ELYRIA, Ohio - Invacare lost $337.6 million in the fourth quarter of 2006 compared to a net income of $7.1 million in the same quarter last year, the manufacturer reported last week.
Net sales were $385 million for the quarter compared to $367 million last year.
Chairman and CEO Mal Mixon stated: "Although the adjusted result for the quarter was within recent guidance, our overall results for the year were disappointing."
Invacare attributed its loss to a whopping $300 million charge for writing off "goodwill and other intangible assets."
According to one industry watcher: "In layman's terms, that means they probably bought something worth $300 million or booked something for $300 million, and it didn't turn out to be worth that much due to changes in reimbursement or some other change in dynamics."

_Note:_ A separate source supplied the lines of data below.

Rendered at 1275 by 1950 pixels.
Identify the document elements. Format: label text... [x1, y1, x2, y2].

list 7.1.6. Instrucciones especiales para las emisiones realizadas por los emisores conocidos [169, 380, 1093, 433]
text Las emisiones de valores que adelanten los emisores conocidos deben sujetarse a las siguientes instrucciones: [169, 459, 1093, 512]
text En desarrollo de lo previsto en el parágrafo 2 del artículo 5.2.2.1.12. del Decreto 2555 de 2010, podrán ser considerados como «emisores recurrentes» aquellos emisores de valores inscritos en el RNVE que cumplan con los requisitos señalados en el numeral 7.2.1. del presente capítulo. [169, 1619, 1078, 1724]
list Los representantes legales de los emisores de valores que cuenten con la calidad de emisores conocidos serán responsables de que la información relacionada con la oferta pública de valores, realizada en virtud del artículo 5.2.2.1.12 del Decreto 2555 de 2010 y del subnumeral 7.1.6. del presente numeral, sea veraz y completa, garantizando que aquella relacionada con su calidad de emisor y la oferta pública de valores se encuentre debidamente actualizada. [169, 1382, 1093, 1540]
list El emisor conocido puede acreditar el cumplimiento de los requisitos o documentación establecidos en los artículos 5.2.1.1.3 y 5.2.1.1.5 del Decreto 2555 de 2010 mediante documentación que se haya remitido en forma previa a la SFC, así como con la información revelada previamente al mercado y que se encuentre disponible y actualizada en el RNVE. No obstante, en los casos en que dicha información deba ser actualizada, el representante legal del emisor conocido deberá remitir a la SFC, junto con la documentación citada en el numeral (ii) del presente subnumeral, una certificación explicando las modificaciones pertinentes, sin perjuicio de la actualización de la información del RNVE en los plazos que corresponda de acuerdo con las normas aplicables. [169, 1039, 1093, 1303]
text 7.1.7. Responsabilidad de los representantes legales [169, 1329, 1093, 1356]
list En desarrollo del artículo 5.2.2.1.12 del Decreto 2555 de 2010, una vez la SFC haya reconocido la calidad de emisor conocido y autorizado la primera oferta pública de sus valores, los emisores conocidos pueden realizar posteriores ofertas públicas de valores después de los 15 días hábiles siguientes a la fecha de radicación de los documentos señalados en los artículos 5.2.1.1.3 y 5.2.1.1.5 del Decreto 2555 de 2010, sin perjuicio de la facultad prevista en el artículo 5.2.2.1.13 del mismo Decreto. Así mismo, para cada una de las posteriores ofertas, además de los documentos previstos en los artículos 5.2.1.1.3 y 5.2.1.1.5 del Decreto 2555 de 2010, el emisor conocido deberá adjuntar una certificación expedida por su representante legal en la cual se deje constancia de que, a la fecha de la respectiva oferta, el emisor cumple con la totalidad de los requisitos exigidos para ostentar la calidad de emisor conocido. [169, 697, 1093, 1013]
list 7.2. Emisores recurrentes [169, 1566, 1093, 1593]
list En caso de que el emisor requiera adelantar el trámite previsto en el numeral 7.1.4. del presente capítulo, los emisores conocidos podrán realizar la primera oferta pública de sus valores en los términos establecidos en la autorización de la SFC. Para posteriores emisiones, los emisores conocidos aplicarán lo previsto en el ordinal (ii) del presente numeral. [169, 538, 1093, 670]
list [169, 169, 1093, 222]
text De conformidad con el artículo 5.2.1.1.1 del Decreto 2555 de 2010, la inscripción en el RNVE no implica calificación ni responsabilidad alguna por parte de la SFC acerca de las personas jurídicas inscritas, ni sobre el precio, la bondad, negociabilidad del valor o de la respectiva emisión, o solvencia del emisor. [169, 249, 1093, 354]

Invacare also attributed its loss to a $26.8 million charge for what it called "receivable collectibility issues arising primarily from Medicare reimbursement reductions for power wheelchairs."
Medicare implemented its new fee schedule for power wheelchairs and scooters--which represented, on average, a 27% cut in reimbursement--in the fourth quarter.
Invacare plans to improve the company's outlook in 2007 with the following cost-cutting initiatives:
* Simplify its product lines and pricing processes to reduce costs and improve service levels.
* Continue to outsource commodity products and sub-assemblies. The company expects to double outsourcing to Asia over the next three years.
* Move from integrated fabrication plants to assembly plants. The company plans to close and/or consolidate several locations worldwide between 2007 and 2009.
* Standardize product platforms to further simplify and reduce product costs, as well as leverage development and tooling investment.
In 2007, Invacare expects 0% to 2% organic growth in net sales.
"We are confident our restructuring plans are achievable and will put us back in front of the curve by year end, with net year-over-year improved operating income," Mixon stated.